The authors note that “higher intelligence and consciousness exists at the quantum-entangled time transcendent holographic infinitely intelligent universal macro-micro all-pervasive level. Humans exist on a limited mental/physical single-track time-space macro level”. Sadly, this potential avenue of research will remain unexplored by scientists seconded to produce innovative jams, unless they come up with a DMT-based breakfast spread.
On call clown
AN EPIDEMIC of scary clown sightings has been terrifying the public both here and abroad (15 October, p 5), leading the professional variety to complain that their craft is being vilified. Finally then, some news that may turn those grease-painted frowns upside down.

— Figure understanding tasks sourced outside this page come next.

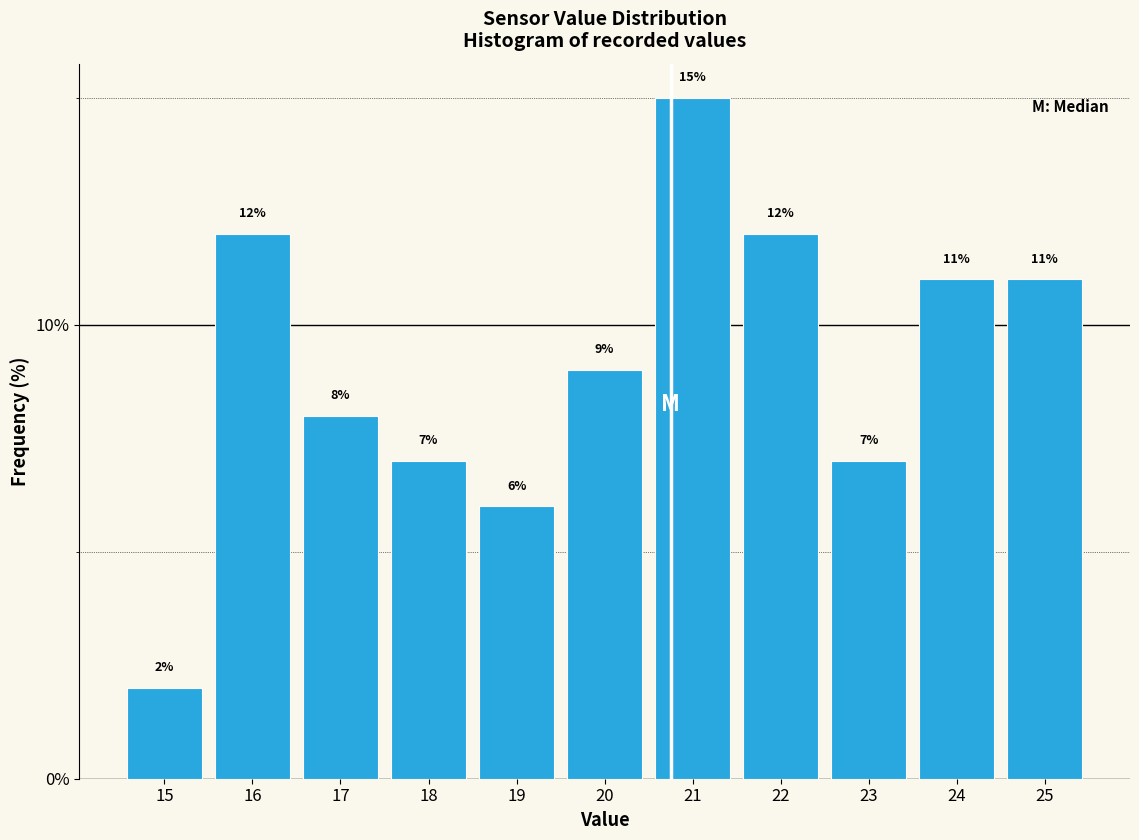

How tall is the bar that spans 17.5 to 18.5 on the x-axis?

7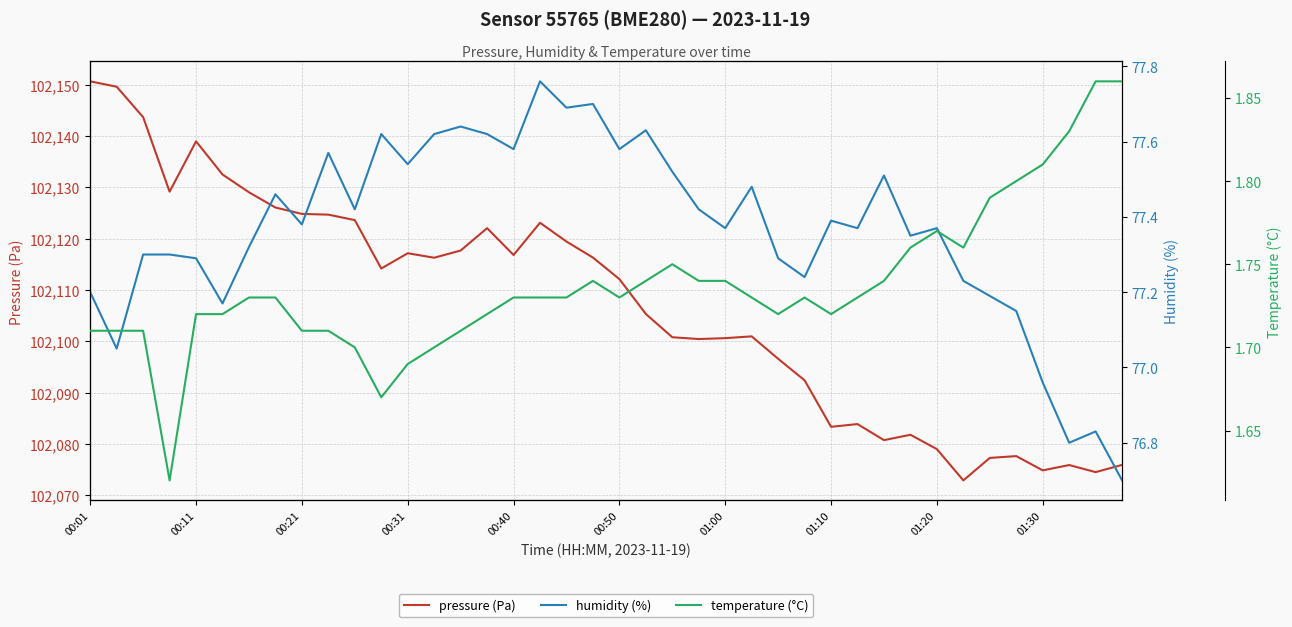

Which series has the widest spread of values?

pressure (Pa)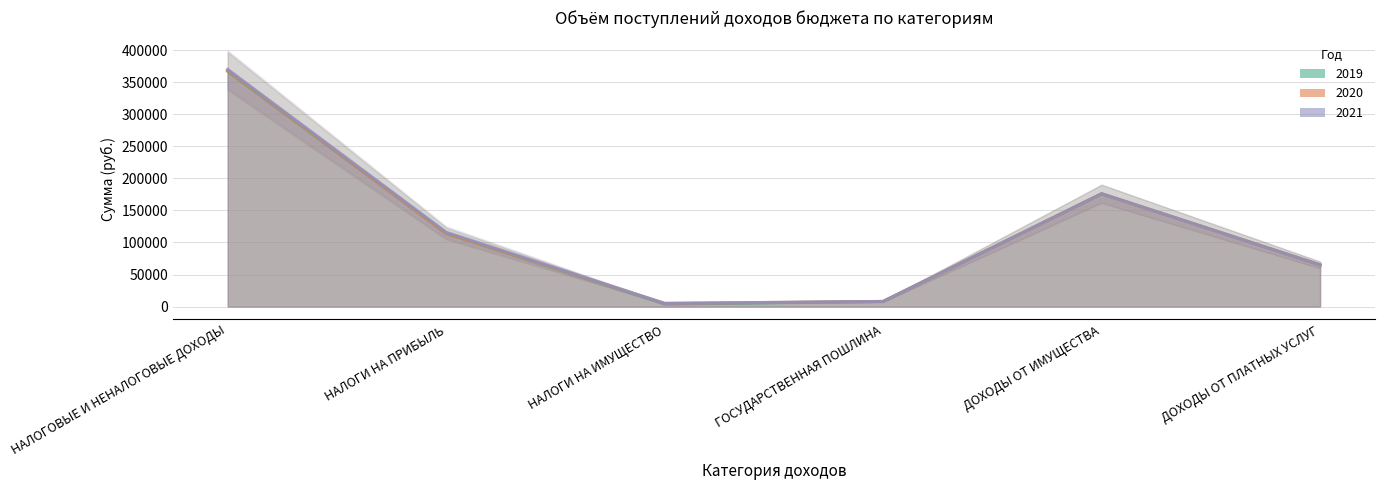

What is the label of the 1st point from the right?

ДОХОДЫ ОТ ПЛАТНЫХ УСЛУГ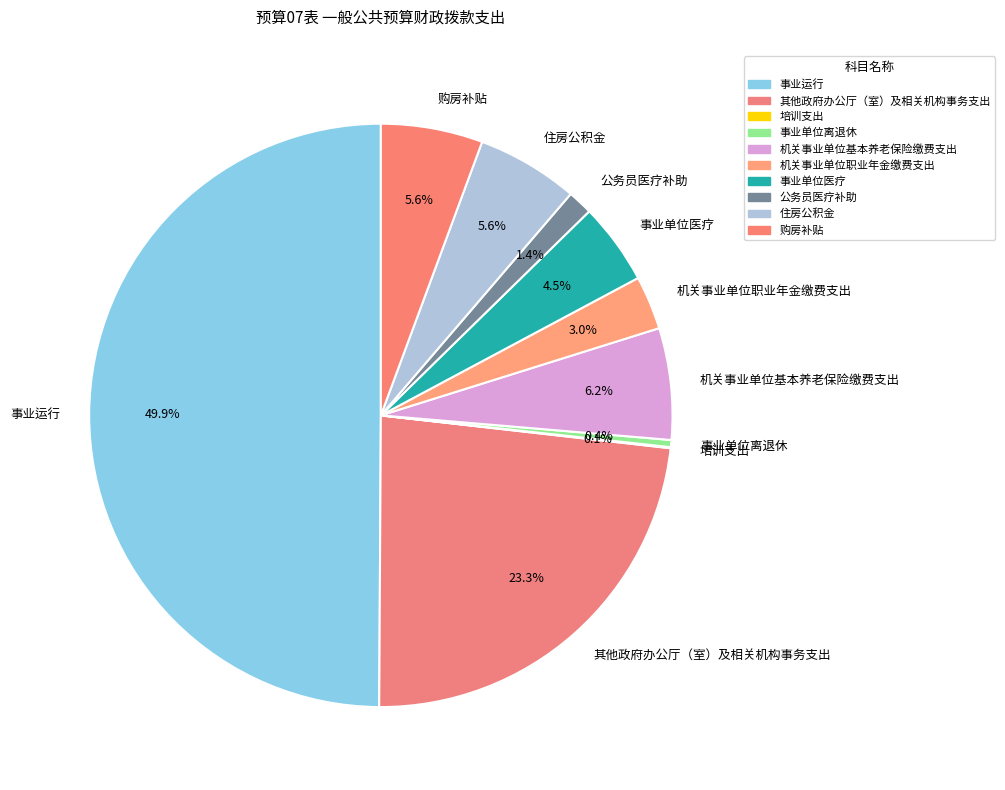

What portion of the pie excludes 事业运行?

50.1%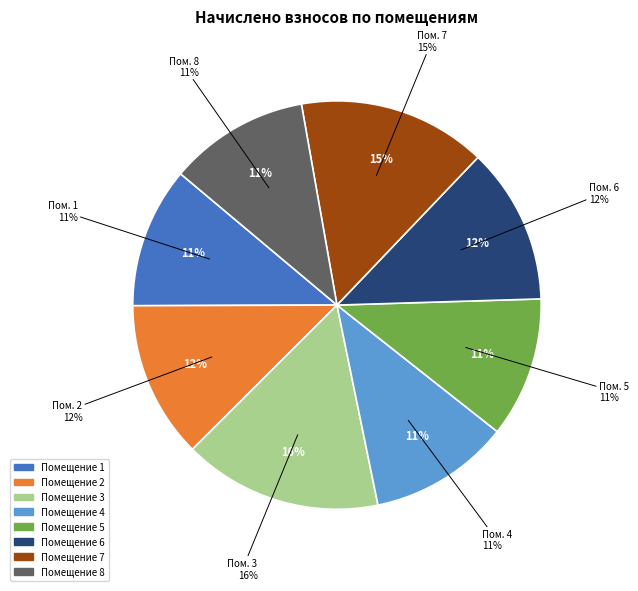

Which has a higher value, 3 or 1?

3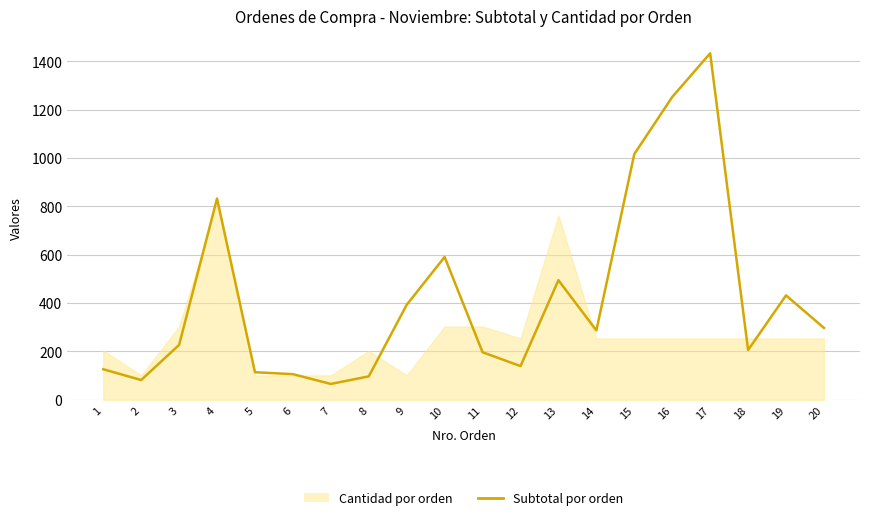

What is the sum of the values at 15 and 18?

1221.7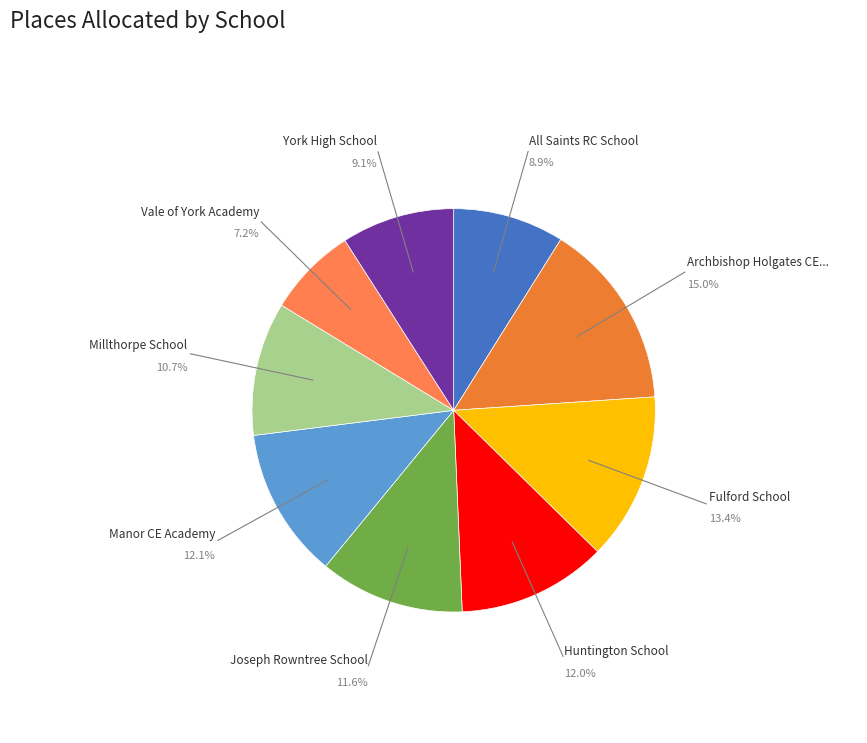

To the nearest percent, what is the difference between the largest and smallest slice percentages?

8%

A colleague tells us that the latest issue of the Journal of Paediatrics and Child Health reports on “the effectiveness of pre-operative clown intervention on psychological distress”. After compiling eight studies, researchers found that clowns are almost always less distressing to children than pondering imminent surgery. A victory, of sorts?
Chill out

WHAT kind of life-extending techniques are doctors using in New Zealand? While checking the clinic attendance records at his hospital, Martin Necas was informed by computer: “Sorry, cannot check whether this patient is frozen.”
Parse with care
A SIGN on the highway tells Penny Jackson: “Picking up your litter puts roadworkers lives at risk”.
“It took me a while to work out why they wanted me to save lives by leaving it on the ground,” she says.